Wie erkennt man eine gute Hausverwaltung? 8 Kriterien, die wirklich zählen

HGG Mitarbeiter – kaufmännisches Property Management seit 1998

Es gibt eine Faustregel in der Immobilienwirtschaft: Die Hausverwaltung fällt erst auf, wenn sie schlechte Arbeit macht. Gute Hausverwaltungen merkt man kaum, weil alles funktioniert – genau deshalb braucht man konkrete Kriterien.

1. Erfahrung mit Ihrer Objektklasse

Die relevante Frage ist nicht „Wie lange gibt es Sie schon?“ Sondern: „Welche Objekte verwalten Sie, die meinem ähneln?“

2. Transparentes Reporting

Eine gute Verwaltung liefert strukturierte, regelmäßige Berichte von sich aus: Leerstandsquoten, offene Forderungen, Instandhaltungsmaßnahmen, KPIs wie NOI und WALT.

3. Erreichbarkeit mit Struktur

Definierte Kommunikationswege, funktionierende Vertretungsregelung, digitales Mieterportal – das ist kein Luxus, sondern Risikomanagement.

4. Kaufmännische Stärke

Aktives Forderungsmanagement, Kostenprüfung laufender Verträge, Rücklagenmanagement mit klarer Planung.

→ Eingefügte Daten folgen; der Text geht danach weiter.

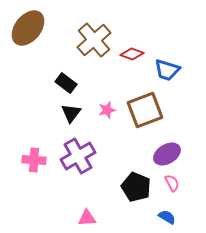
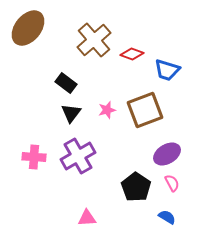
pink cross: moved 3 px up
black pentagon: rotated 12 degrees clockwise
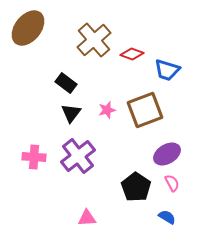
purple cross: rotated 8 degrees counterclockwise
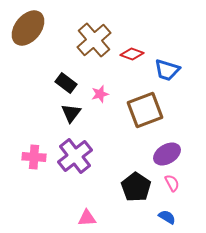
pink star: moved 7 px left, 16 px up
purple cross: moved 3 px left
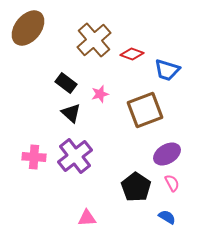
black triangle: rotated 25 degrees counterclockwise
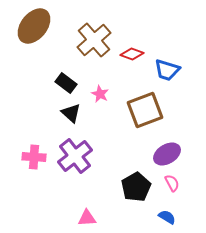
brown ellipse: moved 6 px right, 2 px up
pink star: rotated 30 degrees counterclockwise
black pentagon: rotated 8 degrees clockwise
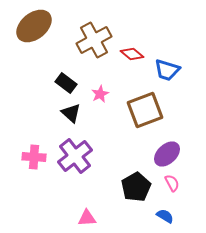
brown ellipse: rotated 12 degrees clockwise
brown cross: rotated 12 degrees clockwise
red diamond: rotated 20 degrees clockwise
pink star: rotated 18 degrees clockwise
purple ellipse: rotated 12 degrees counterclockwise
blue semicircle: moved 2 px left, 1 px up
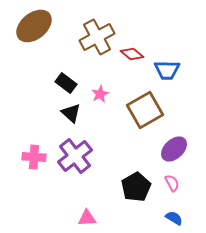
brown cross: moved 3 px right, 3 px up
blue trapezoid: rotated 16 degrees counterclockwise
brown square: rotated 9 degrees counterclockwise
purple ellipse: moved 7 px right, 5 px up
blue semicircle: moved 9 px right, 2 px down
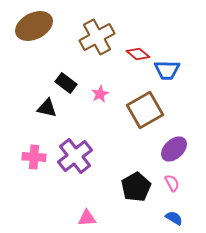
brown ellipse: rotated 12 degrees clockwise
red diamond: moved 6 px right
black triangle: moved 24 px left, 5 px up; rotated 30 degrees counterclockwise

5. Technisches Verständnis und Netzwerk

Regelmäßige Objektbegehungen, belastbares Netzwerk lokaler Handwerker, klare Notfallprozesse.

6. Vertragsklarheit

Klare Regelung von Grundleistungen, Kündigungsfristen, Haftung. Die Vermögensschadenshaftpflichtversicherung ist Pflicht.

7. Lokale Marktkenntnis

Eine Hausverwaltung in Rostock sollte die Mietpreisstruktur nach Stadtteilen kennen: Hansaviertel, Toitenwinkel, Kröpeliner Tor-Vorstadt.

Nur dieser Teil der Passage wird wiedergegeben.